Dies und vieles mehr wird in kurzen Kapiteln knapp und anschaulich erklärt. Fachbegriffe aus dem Gesundheitswesen werden leicht verständlich erläutert; zur Not kann der Leser auch in einem angehängten Glossar des englischen Gesundheitskauderwelschs nachschlagen. Das alles liest sich leicht und flüssig; Vorwissen ist nicht vonnöten. Der Rezensent wünscht sich, dass ihm auch einmal jemand das deutsche Gesundheitssystem so verständlich erklären möge…
Der Autor ist Arzt – das Buch behandelt daher auch Fragen, die vor allem Ärzte interessieren. Mediziner, die sich mit dem Gedanken tragen, selbst auf der Insel zu arbeiten, finden hier zum Beispiel Basisinformationen zum Arbeitsalltag eines General Practitioners, zum Status der Teilhaber und Mitarbeiter in einer Praxis oder zum Abrechnungssystem.
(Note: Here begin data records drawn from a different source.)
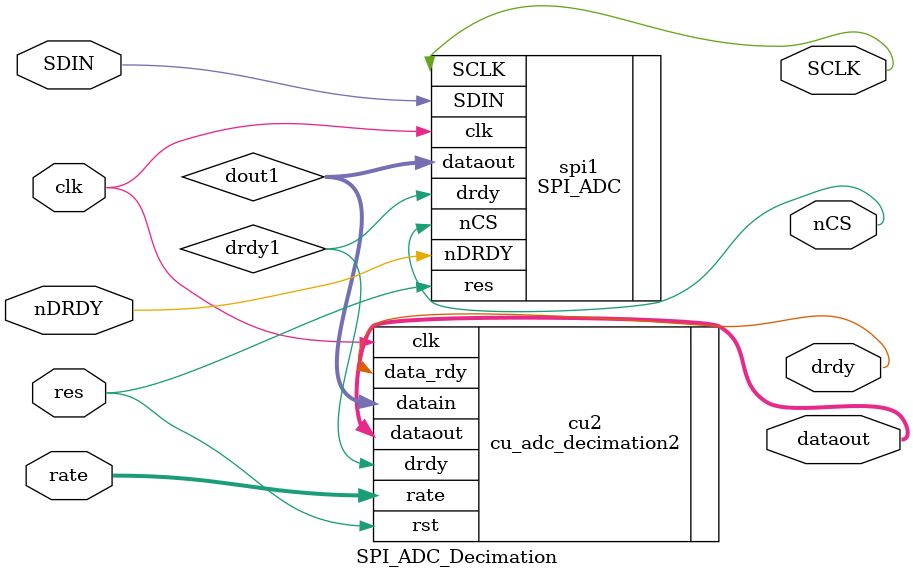
<source format=v>
module SPI_ADC_Decimation

(
input clk,
input res,

input [2:0] rate,

output drdy,
output [15:0] dataout,

/// adc interface
input SDIN, //from adc
input nDRDY,// from ADC
//output SDOUT;//to adc 
output SCLK, //to adc 
output nCS// to adc 
);




wire [15:0] dout1;
wire drdy1;


// Instantiate the module
SPI_ADC spi1 (
    .clk(clk), 
    .res(res), 
    
	 .nDRDY(nDRDY), //from adc
    .SDIN(SDIN), ////from adc 
   //.SDOUT(SDOUT1), //to adc
    .SCLK(SCLK), //to adc
    .nCS(nCS), //to adc
	 
    .drdy(drdy1), //local signal
    .dataout(dout1) //16 bit data at 32ks rate
    );

// Instantiate the module
cu_adc_decimation2 cu2 (
    .clk(clk), 
    .rst(res), 
    .drdy(drdy1), //input
    .datain(dout1),//16 bit data in 
    .rate(rate), //select decimation 16k or 8k or 1k
    .dataout(dataout), //16 bit decimated data at 16k or 8k or 1k
    .data_rdy(drdy)    //ready for decimated data 
    );




endmodule

</source>
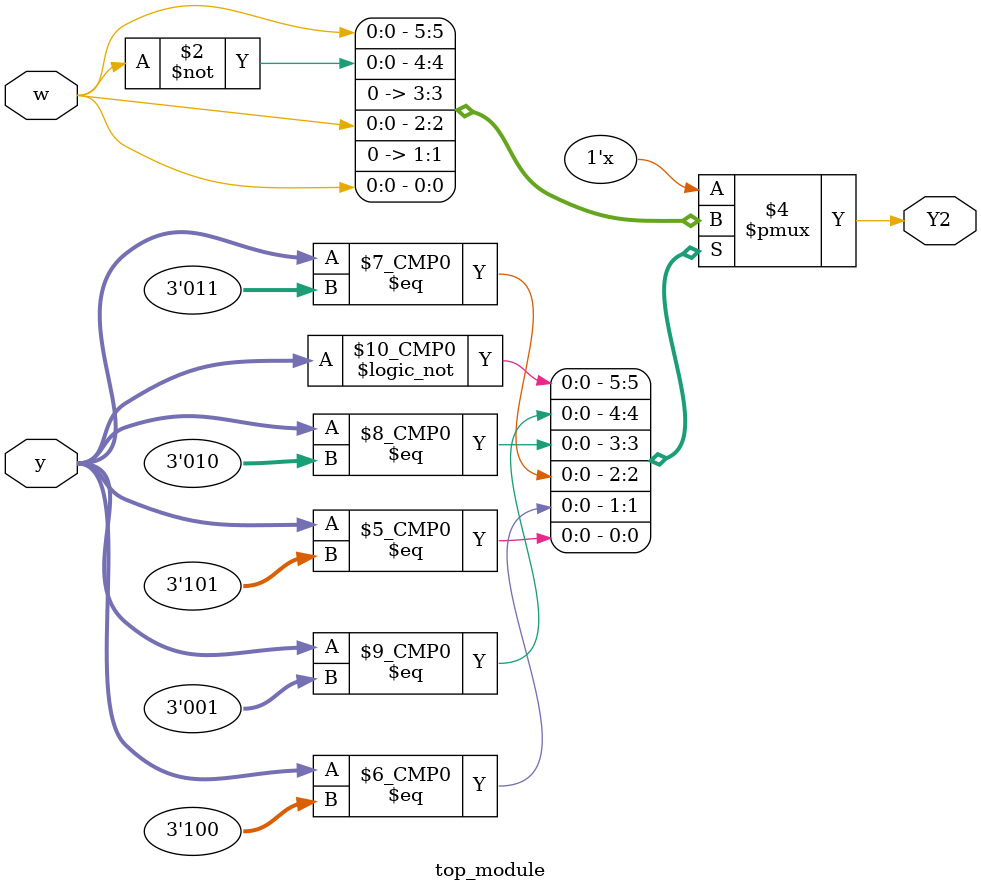
<source format=sv>
module top_module(
    input [3:1] y,
    input w,
    output reg Y2
);

always @(*) begin
    case(y)
        3'b000: Y2 = w;
        3'b001: Y2 = ~w;
        3'b010: Y2 = 1'b0;
        3'b011: Y2 = w;
        3'b100: Y2 = 1'b0;
        3'b101: Y2 = w;
        default: Y2 = 1'bx;
    endcase
end

endmodule

</source>
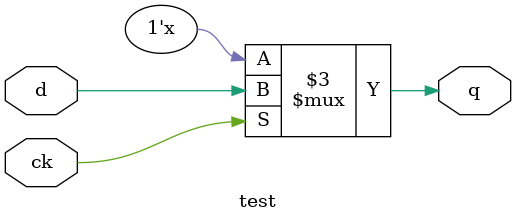
<source format=v>
module test (q, d, ck);
  input d, ck;
  output q;
  reg q;
  always @* begin
    if (ck)
     q = d;
  end
endmodule

</source>
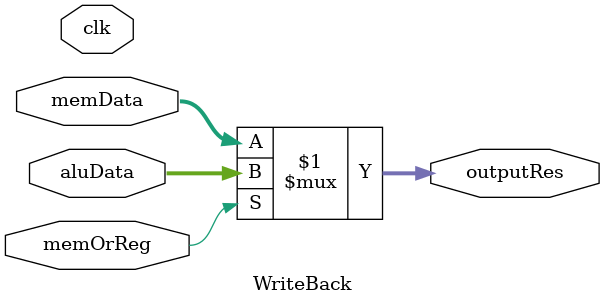
<source format=v>
module WriteBack (
    input clk,
    memOrReg,
    input [15:0] memData,
    aluData,
    output [15:0] outputRes
);

		assign  outputRes = memOrReg ? aluData : memData;

endmodule

</source>
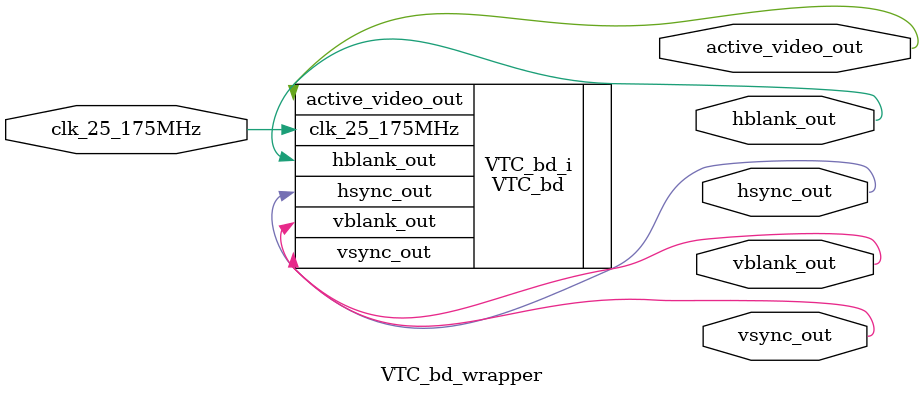
<source format=v>
`timescale 1 ps / 1 ps

module VTC_bd_wrapper
   (active_video_out,
    clk_25_175MHz,
    hblank_out,
    hsync_out,
    vblank_out,
    vsync_out);
  output active_video_out;
  input clk_25_175MHz;
  output hblank_out;
  output hsync_out;
  output vblank_out;
  output vsync_out;

  wire active_video_out;
  wire clk_25_175MHz;
  wire hblank_out;
  wire hsync_out;
  wire vblank_out;
  wire vsync_out;

  VTC_bd VTC_bd_i
       (.active_video_out(active_video_out),
        .clk_25_175MHz(clk_25_175MHz),
        .hblank_out(hblank_out),
        .hsync_out(hsync_out),
        .vblank_out(vblank_out),
        .vsync_out(vsync_out));
endmodule

</source>
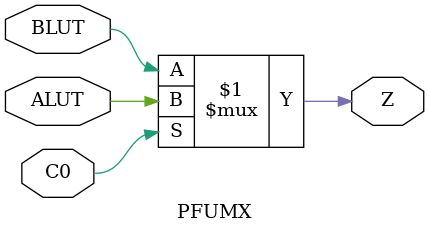
<source format=v>
`default_nettype none
module PFUMX (input ALUT, BLUT, C0, output Z);
	assign Z = C0 ? ALUT : BLUT;
endmodule

</source>
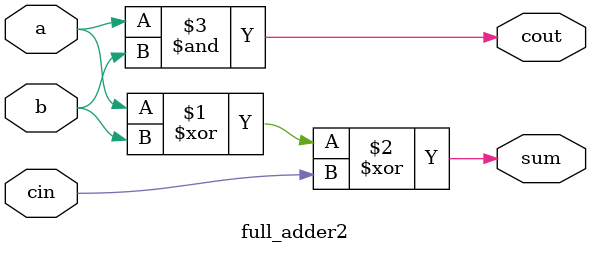
<source format=v>
module full_adder2(a,b,cin,sum,cout);
input a,b,cin;
output sum,cout;
assign sum = a^b^cin;
assign cout = a&b|1'b0&(a&b); 
// initial begin
//     $display("The incorrect adder with and1 having in1/0");
// end   
endmodule
</source>
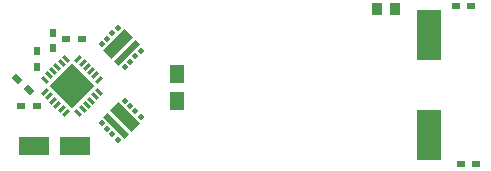
<source format=gtp>
G04*
G04 #@! TF.GenerationSoftware,Altium Limited,Altium Designer,20.1.11 (218)*
G04*
G04 Layer_Color=8421504*
%FSLAX25Y25*%
%MOIN*%
G70*
G04*
G04 #@! TF.SameCoordinates,9EE67B27-E454-41D5-82AA-807338E90DDB*
G04*
G04*
G04 #@! TF.FilePolarity,Positive*
G04*
G01*
G75*
G04:AMPARAMS|DCode=18|XSize=11.81mil|YSize=27.56mil|CornerRadius=0mil|HoleSize=0mil|Usage=FLASHONLY|Rotation=315.000|XOffset=0mil|YOffset=0mil|HoleType=Round|Shape=Rectangle|*
%AMROTATEDRECTD18*
4,1,4,-0.01392,-0.00557,0.00557,0.01392,0.01392,0.00557,-0.00557,-0.01392,-0.01392,-0.00557,0.0*
%
%ADD18ROTATEDRECTD18*%

G04:AMPARAMS|DCode=19|XSize=11.81mil|YSize=27.56mil|CornerRadius=0mil|HoleSize=0mil|Usage=FLASHONLY|Rotation=225.000|XOffset=0mil|YOffset=0mil|HoleType=Round|Shape=Rectangle|*
%AMROTATEDRECTD19*
4,1,4,-0.00557,0.01392,0.01392,-0.00557,0.00557,-0.01392,-0.01392,0.00557,-0.00557,0.01392,0.0*
%
%ADD19ROTATEDRECTD19*%

%ADD20P,0.15033X4X360.0*%
%ADD21P,0.02505X4X180.0*%
G04:AMPARAMS|DCode=22|XSize=100.39mil|YSize=41.1mil|CornerRadius=0mil|HoleSize=0mil|Usage=FLASHONLY|Rotation=135.000|XOffset=0mil|YOffset=0mil|HoleType=Round|Shape=Rectangle|*
%AMROTATEDRECTD22*
4,1,4,0.05003,-0.02096,0.02096,-0.05003,-0.05003,0.02096,-0.02096,0.05003,0.05003,-0.02096,0.0*
%
%ADD22ROTATEDRECTD22*%

G04:AMPARAMS|DCode=23|XSize=100.39mil|YSize=21.89mil|CornerRadius=0mil|HoleSize=0mil|Usage=FLASHONLY|Rotation=135.000|XOffset=0mil|YOffset=0mil|HoleType=Round|Shape=Rectangle|*
%AMROTATEDRECTD23*
4,1,4,0.04323,-0.02775,0.02775,-0.04323,-0.04323,0.02775,-0.02775,0.04323,0.04323,-0.02775,0.0*
%
%ADD23ROTATEDRECTD23*%

%ADD24R,0.02500X0.02000*%
%ADD25R,0.03661X0.03858*%
%ADD26R,0.03000X0.02300*%
%ADD27R,0.05000X0.06000*%
%ADD28R,0.10039X0.06299*%
%ADD29R,0.08071X0.16535*%
%ADD30R,0.02300X0.03000*%
G04:AMPARAMS|DCode=31|XSize=30mil|YSize=23mil|CornerRadius=0mil|HoleSize=0mil|Usage=FLASHONLY|Rotation=315.000|XOffset=0mil|YOffset=0mil|HoleType=Round|Shape=Rectangle|*
%AMROTATEDRECTD31*
4,1,4,-0.01874,0.00248,-0.00248,0.01874,0.01874,-0.00248,0.00248,-0.01874,-0.01874,0.00248,0.0*
%
%ADD31ROTATEDRECTD31*%

%ADD32P,0.02505X4X270.0*%
G04:AMPARAMS|DCode=33|XSize=100.39mil|YSize=21.89mil|CornerRadius=0mil|HoleSize=0mil|Usage=FLASHONLY|Rotation=225.000|XOffset=0mil|YOffset=0mil|HoleType=Round|Shape=Rectangle|*
%AMROTATEDRECTD33*
4,1,4,0.02775,0.04323,0.04323,0.02775,-0.02775,-0.04323,-0.04323,-0.02775,0.02775,0.04323,0.0*
%
%ADD33ROTATEDRECTD33*%

G04:AMPARAMS|DCode=34|XSize=100.39mil|YSize=41.1mil|CornerRadius=0mil|HoleSize=0mil|Usage=FLASHONLY|Rotation=225.000|XOffset=0mil|YOffset=0mil|HoleType=Round|Shape=Rectangle|*
%AMROTATEDRECTD34*
4,1,4,0.02096,0.05003,0.05003,0.02096,-0.02096,-0.05003,-0.05003,-0.02096,0.02096,0.05003,0.0*
%
%ADD34ROTATEDRECTD34*%

D18*
X-175737Y-117124D02*
D03*
X-174345Y-118516D02*
D03*
X-177129Y-115732D02*
D03*
X-172953Y-119908D02*
D03*
X-178521Y-114340D02*
D03*
X-179913Y-112948D02*
D03*
X-184088Y-131043D02*
D03*
X-185480Y-129651D02*
D03*
X-189656Y-125475D02*
D03*
X-191047Y-124083D02*
D03*
X-186873Y-128259D02*
D03*
X-188263Y-126867D02*
D03*
D19*
X-172952Y-124083D02*
D03*
X-174345Y-125475D02*
D03*
X-175736Y-126867D02*
D03*
X-177129Y-128259D02*
D03*
X-178520Y-129651D02*
D03*
X-179913Y-131043D02*
D03*
X-184088Y-112948D02*
D03*
X-185480Y-114340D02*
D03*
X-186872Y-115732D02*
D03*
X-188264Y-117124D02*
D03*
X-189656Y-118515D02*
D03*
X-191048Y-119908D02*
D03*
D20*
X-182005Y-121996D02*
D03*
D21*
X-160881Y-130486D02*
D03*
X-162691Y-128677D02*
D03*
X-164500Y-126867D02*
D03*
X-159072Y-132296D02*
D03*
X-166728Y-139951D02*
D03*
X-172156Y-134523D02*
D03*
X-170347Y-136332D02*
D03*
X-168537Y-138142D02*
D03*
D22*
X-164408Y-132203D02*
D03*
D23*
X-167485Y-135280D02*
D03*
D24*
X-49180Y-95500D02*
D03*
X-54000D02*
D03*
X-47500Y-148000D02*
D03*
X-52320D02*
D03*
D25*
X-74437Y-96500D02*
D03*
X-80500D02*
D03*
D26*
X-193700Y-128676D02*
D03*
X-199000D02*
D03*
X-178788Y-106266D02*
D03*
X-184088D02*
D03*
D27*
X-147000Y-117867D02*
D03*
Y-126867D02*
D03*
D28*
X-181000Y-142000D02*
D03*
X-194780D02*
D03*
D29*
X-63000Y-104878D02*
D03*
Y-138343D02*
D03*
D30*
X-188264Y-109500D02*
D03*
Y-104200D02*
D03*
X-193700Y-115732D02*
D03*
Y-110432D02*
D03*
D31*
X-196500Y-123500D02*
D03*
X-200248Y-119752D02*
D03*
D32*
X-159072Y-110303D02*
D03*
X-160881Y-112113D02*
D03*
X-162690Y-113923D02*
D03*
X-164500Y-115732D02*
D03*
X-166727Y-102647D02*
D03*
X-168537Y-104457D02*
D03*
X-170346Y-106266D02*
D03*
X-172156Y-108076D02*
D03*
D33*
X-163743Y-111060D02*
D03*
D34*
X-166820Y-107984D02*
D03*
M02*

</source>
Vorwiegend an Patienten richtet sich der zweite Teil des Buchs, in dem der Leser detaillierte Antworten auf Fragen aus dem Alltag findet: „Wie findet man einen Hausarzt?“ „Wie bekommt man einen Termin?“ „Welcher Arzt ist zuständig?“ „Wer behandelt Kinder?“ „Wie funktioniert die Behandlung im Krankenhaus?“ „Was passiert, wenn ich die 999 anrufe (die Notrufnummer)?“ „Wie benachrichtige ich den hausärztlichen Notdienst?“ „Wer darf Leistungen in Anspruch nehmen?“ „Sollte ich mich privat versichern?“ Insgesamt 25 höchst praktische Fragen werden ausführlich, aber ohne Umschweife behandelt. Da wird der typische Ablauf eines Gesprächs mit der Notrufzentrale beschrieben, das Prozedere bei Schwangerschaftsvorsorgeuntersuchungen vorgestellt, und auch der Hinweis auf die Parkgebühren auf Krankenhausparkplätzen fehlt nicht.
Insgesamt eine Menge Information auf engstem Raum – das Büchlein ist nur 63 Seiten dick und lässt sich bequem an einem Nachmittag durchlesen. Wer in Großbritannien leben will und / oder als Arzt dort arbeiten möchte, ist mit Sonntags Buch gut bedient. Seinen Preis ist es sicher wert.